::: TESTO FORNITO
Nell’ottica della costituzione Gaudium et spes del concilio Vaticano ii, internet è un’eccellente possibilità per mettere in rilievo la responsabilità della Chiesa nella formazione di una cultura umana collettiva, per la quale la società odierna, con la sua rete di connessioni internazionali — globali — fornisce del resto degli ottimi presupposti. La dignità umana spetta a ogni persona, indipendentemente dalla sua appartenenza etnica o provenienza politica o nazionale. Dal canto suo, internet offre l’opportunità di una diffusione a vasto raggio dell’annuncio evangelico, diretto a tutti gli uomini e recepibile in ogni angolo del pianeta. Allo stesso tempo ci mette dunque in condizione di fare un considerevole passo in avanti nella tutela della persona umana in tutto il mondo. Il diritto a disporre di informazioni affidabili, indispensabile per formarsi un’opinione, il libero accesso a dati e contenuti dottrinali, equivale a prendere l’uomo sul serio e consente un progresso a livello educativo e di autodeterminazione anche in Paesi soggetti alla repressione e alla censura.

Al contempo, un atteggiamento umanitario su scala mondiale può condurre a una nuova consapevolezza reciproca fra i vari Stati e Paesi. Basti pensare allo scambio d’informazioni in tempo reale in occasione di catastrofi come lo tsunami di quattro anni fa, o il recente salvataggio dei minatori cileni. L’ondata di solidarietà con le vittime e i superstiti, i soccorsi messi a disposizione da tutto il mondo e la disponibilità ad attivarsi in maniera incondizionata e diretta a favore di tutti i colpiti, hanno senza dubbio cambiato la faccia del mondo.

Possiamo dunque sperare che Giovanni Paolo ii fosse nel giusto descrivendo l’aspetto umano e personale della comunicazione mondiale come «la capacità di vedere innanzitutto ciò che di positivo c’è nell’altro, per accoglierlo e valorizzarlo come dono di Dio» e di servire il fratello, portando «i pesi gli uni degli altri» (Galati, 6, 2).
::::::
::: ESTRATTI DI DATI
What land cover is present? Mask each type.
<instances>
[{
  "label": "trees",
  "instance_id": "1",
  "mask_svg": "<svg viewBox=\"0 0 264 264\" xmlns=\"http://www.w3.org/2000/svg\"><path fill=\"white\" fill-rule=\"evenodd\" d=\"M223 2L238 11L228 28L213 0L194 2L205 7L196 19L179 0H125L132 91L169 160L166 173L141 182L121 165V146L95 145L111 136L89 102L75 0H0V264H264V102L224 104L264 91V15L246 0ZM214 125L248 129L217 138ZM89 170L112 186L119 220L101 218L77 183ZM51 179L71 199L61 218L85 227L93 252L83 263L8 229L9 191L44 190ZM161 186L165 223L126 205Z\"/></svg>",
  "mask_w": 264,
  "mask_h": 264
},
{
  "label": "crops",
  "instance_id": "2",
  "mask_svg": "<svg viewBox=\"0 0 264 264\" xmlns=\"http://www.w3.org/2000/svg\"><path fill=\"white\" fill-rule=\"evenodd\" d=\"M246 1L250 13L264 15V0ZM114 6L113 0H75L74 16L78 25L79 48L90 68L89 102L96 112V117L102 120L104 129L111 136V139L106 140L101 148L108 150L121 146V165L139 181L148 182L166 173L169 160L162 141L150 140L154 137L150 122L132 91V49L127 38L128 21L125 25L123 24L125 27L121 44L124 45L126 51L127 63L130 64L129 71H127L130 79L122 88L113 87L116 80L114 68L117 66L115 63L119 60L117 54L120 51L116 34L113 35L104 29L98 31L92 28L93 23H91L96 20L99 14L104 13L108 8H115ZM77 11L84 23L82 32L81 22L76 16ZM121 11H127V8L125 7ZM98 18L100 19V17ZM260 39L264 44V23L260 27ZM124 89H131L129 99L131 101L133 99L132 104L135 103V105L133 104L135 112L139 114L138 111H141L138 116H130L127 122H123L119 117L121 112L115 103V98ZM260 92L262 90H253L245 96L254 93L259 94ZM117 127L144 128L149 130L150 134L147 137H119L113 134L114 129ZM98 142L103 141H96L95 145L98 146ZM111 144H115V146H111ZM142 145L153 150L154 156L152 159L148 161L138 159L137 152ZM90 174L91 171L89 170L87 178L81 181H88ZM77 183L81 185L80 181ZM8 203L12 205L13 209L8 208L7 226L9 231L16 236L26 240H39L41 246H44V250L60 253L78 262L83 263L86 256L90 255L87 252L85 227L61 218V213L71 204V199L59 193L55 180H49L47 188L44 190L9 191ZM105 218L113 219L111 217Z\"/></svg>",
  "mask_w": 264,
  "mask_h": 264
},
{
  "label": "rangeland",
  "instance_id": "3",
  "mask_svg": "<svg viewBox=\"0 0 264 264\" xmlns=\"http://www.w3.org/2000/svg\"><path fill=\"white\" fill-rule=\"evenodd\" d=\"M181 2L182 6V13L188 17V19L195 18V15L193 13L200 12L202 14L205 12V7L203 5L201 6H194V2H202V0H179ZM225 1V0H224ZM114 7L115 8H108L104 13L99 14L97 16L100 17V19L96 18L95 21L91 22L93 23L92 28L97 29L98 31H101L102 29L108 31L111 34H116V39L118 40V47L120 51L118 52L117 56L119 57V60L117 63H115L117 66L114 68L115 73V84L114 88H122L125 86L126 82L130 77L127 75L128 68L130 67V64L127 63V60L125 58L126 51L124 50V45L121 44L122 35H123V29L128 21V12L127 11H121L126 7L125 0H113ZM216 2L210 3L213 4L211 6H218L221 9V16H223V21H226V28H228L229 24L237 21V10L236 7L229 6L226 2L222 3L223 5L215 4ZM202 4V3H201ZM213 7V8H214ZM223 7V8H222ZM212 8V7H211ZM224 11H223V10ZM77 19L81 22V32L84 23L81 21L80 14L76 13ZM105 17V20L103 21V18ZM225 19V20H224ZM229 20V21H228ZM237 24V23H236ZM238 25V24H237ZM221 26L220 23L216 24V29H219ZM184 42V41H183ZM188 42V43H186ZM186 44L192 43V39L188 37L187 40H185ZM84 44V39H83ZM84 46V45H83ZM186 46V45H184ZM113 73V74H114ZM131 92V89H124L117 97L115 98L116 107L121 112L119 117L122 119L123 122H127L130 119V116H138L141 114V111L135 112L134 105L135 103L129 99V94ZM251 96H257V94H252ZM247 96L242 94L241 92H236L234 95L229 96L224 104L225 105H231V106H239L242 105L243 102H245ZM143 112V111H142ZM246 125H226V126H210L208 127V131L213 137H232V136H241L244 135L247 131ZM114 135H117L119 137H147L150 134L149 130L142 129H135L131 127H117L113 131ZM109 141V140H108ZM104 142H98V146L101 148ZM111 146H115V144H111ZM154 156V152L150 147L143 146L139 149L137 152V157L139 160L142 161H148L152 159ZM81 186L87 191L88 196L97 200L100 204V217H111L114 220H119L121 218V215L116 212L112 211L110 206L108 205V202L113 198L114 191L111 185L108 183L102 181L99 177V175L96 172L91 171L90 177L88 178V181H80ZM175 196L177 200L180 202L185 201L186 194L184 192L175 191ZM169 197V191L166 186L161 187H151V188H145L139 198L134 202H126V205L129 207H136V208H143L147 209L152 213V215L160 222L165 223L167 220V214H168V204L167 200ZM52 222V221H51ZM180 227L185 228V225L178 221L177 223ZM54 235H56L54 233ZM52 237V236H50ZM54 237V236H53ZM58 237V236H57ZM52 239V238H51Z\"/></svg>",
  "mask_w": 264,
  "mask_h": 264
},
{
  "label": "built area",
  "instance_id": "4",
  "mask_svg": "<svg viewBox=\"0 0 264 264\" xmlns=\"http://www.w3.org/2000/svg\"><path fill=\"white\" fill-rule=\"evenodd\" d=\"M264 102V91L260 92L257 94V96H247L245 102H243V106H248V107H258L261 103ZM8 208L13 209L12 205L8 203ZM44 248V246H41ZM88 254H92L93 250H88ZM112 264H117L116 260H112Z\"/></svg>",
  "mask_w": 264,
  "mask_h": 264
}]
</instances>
::::::
_I TUOI COMPITI_
[A] Rispondi a queste domande sul testo su internet e la Chiesa, una risposta per riga.
(i) A quale costituzione del concilio Vaticano II si richiama il testo?
(ii) Quali due eventi vengono citati come esempi di scambio d'informazioni in tempo reale?
(iii) Quale passo biblico viene indicato per l'espressione «i pesi gli uni degli altri»?
[B] Scrivi il seguito del testo su internet e la Chiesa, riprendendo subito dopo la sua ultima frase.

_RISPOSTE ATTESE_
[A]
(i) Alla costituzione Gaudium et spes.
(ii) Lo tsunami di quattro anni fa e il recente salvataggio dei minatori cileni.
(iii) Galati, 6, 2.

[B]
Giovanni Paolo ii, nel suo messaggio in occasione della xxxiii Giornata mondiale delle Comunicazioni Sociali, nel 1999, ha coniato il concetto della «cultura ecclesiale della sapienza», che deve preservare la cultura dell’informazione dei mass media «dal divenire un accumularsi di fatti senza senso».

Non sarà facile imparare o trasmettere il comportamento giusto nei confronti di internet. La rete può essere un arricchimento — a condizione che l’utente venga guidato a considerarla un mezzo per migliorare le condizioni di vita degli uomini, sfruttandola ad esempio a favore di organizzazioni umanitarie che agiscono a livello mondiale, o per sostenere la ricerca in tutti i campi di attività scientifica. In questo caso si mette al servizio della dignità personale e unisce gli uomini.

Posizioni radicali, estremismi politici, atti di violenza e attività criminali diffusi in rete, al contrario, separano gli uomini. In questo senso, bisogna guardarsi dall’impugnare la «libertà di opinione» come mero pretesto per manipolazioni, travisamenti o interessi egoistici. È infatti così che si mandano in scena il delinquente e la vittima, l’amico e il nemico, il truffatore e il truffato.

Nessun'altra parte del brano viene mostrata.